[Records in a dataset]
= = = = =

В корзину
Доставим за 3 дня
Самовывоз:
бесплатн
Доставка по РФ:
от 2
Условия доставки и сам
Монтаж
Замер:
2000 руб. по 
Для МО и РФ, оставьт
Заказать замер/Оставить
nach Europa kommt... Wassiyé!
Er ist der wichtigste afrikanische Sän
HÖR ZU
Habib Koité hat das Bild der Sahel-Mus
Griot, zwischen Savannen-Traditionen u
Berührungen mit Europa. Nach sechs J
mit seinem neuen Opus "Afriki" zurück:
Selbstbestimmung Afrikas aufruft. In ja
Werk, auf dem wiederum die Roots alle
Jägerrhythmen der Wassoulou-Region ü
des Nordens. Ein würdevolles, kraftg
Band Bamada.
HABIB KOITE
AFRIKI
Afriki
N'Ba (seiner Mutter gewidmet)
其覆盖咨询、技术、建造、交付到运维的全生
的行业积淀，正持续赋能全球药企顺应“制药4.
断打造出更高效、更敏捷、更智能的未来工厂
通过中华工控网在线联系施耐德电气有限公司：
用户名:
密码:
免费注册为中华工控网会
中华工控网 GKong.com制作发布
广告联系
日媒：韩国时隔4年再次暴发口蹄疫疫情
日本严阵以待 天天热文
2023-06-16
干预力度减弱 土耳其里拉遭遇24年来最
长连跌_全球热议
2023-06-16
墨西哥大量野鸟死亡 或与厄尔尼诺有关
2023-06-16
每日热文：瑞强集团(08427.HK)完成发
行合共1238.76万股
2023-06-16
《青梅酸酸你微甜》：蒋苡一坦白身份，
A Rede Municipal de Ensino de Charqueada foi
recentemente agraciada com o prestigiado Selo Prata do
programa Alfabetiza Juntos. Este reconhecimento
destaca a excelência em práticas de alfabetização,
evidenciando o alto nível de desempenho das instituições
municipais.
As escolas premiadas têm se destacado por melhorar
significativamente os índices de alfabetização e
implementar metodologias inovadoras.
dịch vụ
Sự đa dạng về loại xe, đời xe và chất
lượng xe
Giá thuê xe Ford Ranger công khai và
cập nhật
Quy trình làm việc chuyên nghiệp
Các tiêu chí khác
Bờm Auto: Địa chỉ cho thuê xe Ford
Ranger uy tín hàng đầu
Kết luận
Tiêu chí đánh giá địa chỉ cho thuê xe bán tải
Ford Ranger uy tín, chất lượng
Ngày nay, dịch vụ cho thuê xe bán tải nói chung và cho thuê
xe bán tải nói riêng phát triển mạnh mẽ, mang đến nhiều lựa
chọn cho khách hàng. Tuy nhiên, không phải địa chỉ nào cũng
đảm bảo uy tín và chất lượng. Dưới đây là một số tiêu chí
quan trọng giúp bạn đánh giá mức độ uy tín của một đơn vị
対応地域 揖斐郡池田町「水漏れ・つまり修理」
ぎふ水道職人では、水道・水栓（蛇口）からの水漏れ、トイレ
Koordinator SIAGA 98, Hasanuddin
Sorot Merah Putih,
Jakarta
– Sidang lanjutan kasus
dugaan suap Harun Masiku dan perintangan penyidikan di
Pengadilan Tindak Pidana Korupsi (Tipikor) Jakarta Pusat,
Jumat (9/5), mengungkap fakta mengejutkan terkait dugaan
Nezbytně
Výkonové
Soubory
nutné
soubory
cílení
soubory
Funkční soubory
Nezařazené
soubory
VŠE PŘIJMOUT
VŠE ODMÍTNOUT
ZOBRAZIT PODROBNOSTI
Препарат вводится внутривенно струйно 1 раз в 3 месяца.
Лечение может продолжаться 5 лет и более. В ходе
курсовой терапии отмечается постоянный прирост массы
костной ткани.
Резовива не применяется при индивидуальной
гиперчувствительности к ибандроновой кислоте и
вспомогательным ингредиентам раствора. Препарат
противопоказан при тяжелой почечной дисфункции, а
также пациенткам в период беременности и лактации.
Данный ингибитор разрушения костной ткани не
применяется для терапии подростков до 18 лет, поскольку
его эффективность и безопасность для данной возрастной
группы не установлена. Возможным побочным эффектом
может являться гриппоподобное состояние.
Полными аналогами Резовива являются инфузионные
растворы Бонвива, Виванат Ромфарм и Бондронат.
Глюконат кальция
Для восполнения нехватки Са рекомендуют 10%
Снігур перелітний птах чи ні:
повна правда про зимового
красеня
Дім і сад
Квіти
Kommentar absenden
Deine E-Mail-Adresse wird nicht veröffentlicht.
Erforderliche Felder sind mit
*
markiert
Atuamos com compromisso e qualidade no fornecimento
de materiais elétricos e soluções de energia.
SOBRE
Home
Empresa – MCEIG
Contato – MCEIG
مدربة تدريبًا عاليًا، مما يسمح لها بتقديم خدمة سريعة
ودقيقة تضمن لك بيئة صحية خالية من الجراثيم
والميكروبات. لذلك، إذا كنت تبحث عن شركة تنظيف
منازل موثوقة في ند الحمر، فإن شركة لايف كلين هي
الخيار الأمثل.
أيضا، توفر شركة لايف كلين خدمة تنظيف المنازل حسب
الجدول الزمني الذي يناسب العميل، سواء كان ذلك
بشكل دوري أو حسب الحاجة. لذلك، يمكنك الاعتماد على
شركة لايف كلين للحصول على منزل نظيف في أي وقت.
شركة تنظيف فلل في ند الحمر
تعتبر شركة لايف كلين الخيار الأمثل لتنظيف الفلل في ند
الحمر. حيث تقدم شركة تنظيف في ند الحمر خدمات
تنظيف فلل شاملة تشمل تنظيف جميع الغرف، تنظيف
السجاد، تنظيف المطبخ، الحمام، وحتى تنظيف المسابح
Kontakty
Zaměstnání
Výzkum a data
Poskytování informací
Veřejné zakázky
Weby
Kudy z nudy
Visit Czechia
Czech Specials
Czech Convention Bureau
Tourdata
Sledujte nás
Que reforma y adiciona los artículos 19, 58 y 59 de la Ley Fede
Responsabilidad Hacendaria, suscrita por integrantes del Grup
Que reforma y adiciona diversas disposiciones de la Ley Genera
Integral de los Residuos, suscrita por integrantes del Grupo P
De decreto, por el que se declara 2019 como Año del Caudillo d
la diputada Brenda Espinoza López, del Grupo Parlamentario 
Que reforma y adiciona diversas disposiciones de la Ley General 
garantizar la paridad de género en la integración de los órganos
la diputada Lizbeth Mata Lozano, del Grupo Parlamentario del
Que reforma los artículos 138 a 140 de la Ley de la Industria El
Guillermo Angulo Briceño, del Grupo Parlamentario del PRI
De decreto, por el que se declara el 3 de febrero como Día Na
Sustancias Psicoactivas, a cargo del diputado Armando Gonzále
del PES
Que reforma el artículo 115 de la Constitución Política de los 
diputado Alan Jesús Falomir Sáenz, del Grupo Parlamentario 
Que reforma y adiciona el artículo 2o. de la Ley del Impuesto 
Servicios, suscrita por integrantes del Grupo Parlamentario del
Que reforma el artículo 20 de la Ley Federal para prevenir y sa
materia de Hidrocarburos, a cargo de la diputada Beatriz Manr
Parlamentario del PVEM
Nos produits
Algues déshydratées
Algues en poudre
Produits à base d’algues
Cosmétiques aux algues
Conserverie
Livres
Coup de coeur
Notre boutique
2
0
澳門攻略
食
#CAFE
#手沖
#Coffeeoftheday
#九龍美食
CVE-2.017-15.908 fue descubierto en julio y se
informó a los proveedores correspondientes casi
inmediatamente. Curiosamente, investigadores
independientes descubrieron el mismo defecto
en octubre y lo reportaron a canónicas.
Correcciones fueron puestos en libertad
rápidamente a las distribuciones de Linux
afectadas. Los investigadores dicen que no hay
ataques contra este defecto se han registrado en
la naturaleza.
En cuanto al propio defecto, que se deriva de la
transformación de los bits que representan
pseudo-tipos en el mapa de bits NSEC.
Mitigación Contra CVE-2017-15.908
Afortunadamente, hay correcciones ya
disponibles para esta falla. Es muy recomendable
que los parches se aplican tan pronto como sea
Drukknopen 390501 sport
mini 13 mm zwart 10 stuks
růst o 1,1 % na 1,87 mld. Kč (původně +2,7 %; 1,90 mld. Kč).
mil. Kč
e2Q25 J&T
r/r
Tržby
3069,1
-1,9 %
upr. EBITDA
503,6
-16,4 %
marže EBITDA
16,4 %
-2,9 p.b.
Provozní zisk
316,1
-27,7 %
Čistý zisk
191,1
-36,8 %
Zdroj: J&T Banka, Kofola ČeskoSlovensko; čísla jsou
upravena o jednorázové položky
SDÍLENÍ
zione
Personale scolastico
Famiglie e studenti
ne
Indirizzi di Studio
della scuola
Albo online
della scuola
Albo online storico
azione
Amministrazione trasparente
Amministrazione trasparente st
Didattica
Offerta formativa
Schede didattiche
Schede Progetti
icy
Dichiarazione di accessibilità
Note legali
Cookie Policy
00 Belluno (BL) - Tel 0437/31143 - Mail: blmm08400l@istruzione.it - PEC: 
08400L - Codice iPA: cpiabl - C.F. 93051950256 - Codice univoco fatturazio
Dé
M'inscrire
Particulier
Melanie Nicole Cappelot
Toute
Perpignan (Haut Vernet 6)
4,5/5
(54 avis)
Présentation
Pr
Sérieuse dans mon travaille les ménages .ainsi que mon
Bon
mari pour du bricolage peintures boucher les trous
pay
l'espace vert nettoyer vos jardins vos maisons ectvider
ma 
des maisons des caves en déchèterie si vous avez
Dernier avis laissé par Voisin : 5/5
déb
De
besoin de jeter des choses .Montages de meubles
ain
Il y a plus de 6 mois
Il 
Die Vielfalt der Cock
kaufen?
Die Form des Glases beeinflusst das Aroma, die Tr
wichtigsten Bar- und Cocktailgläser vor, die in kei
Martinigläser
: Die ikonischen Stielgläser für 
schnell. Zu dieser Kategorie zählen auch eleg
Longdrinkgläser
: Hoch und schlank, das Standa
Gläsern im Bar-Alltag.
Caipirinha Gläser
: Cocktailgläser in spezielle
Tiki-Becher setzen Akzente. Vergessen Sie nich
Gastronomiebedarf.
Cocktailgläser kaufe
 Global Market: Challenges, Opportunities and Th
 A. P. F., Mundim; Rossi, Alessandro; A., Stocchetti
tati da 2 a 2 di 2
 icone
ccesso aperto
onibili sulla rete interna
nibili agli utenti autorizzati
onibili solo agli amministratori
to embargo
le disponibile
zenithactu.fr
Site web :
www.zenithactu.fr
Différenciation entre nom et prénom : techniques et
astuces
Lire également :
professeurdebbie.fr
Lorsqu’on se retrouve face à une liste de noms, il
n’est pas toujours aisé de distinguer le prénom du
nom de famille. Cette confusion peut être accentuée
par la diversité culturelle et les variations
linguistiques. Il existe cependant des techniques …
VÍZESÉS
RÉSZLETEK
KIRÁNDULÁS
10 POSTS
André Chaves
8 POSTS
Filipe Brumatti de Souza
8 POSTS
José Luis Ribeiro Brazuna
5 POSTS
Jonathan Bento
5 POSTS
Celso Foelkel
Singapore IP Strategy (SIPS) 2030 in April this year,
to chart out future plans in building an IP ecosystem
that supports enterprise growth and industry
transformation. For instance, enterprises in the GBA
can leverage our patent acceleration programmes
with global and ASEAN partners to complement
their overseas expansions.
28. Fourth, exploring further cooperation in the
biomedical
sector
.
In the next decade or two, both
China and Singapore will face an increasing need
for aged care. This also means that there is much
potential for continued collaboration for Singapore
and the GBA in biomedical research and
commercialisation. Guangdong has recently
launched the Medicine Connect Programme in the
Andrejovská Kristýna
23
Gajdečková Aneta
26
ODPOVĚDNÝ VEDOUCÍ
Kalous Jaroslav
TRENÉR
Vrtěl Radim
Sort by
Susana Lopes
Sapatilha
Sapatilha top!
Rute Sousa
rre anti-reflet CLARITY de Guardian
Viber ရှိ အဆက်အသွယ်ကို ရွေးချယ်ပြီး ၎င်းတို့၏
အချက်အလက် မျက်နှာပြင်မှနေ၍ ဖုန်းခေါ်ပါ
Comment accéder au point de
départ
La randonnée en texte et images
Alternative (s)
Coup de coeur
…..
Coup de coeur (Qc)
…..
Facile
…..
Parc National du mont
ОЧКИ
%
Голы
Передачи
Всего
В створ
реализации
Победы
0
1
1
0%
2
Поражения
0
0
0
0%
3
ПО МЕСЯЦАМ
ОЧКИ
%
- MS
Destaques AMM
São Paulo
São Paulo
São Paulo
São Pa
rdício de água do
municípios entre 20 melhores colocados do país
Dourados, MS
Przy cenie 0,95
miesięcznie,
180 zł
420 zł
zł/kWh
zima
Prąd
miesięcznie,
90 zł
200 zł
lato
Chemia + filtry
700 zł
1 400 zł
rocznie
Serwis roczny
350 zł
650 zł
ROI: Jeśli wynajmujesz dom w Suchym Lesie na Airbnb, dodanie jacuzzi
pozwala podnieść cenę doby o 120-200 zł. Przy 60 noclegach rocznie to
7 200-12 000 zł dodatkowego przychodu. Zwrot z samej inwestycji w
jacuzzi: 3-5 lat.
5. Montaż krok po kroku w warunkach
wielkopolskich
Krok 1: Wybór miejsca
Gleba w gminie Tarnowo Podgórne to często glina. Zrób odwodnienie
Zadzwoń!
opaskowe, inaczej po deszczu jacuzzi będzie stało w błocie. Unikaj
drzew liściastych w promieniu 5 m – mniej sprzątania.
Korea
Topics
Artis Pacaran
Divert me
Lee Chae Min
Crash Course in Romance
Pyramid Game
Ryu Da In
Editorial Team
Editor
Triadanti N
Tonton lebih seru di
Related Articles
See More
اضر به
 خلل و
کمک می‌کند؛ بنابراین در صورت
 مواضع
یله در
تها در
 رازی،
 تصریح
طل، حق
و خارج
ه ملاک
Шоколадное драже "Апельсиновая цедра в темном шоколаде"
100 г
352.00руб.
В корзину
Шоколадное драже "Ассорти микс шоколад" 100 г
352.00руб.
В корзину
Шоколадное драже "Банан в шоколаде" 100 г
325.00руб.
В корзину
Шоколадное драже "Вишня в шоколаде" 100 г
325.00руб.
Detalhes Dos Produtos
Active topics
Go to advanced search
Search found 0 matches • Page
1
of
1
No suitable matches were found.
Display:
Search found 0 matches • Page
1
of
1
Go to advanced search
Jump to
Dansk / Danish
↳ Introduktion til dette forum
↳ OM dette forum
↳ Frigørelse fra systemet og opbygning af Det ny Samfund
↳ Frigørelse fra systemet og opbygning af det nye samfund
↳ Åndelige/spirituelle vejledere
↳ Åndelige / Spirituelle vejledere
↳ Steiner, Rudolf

= = = = =

- _Problem description_
Pull out every line in the items above that contains the string "artículos".

- _Completed task_
Que reforma y adiciona los artículos 19, 58 y 59 de la Ley Fede
Que reforma los artículos 138 a 140 de la Ley de la Industria El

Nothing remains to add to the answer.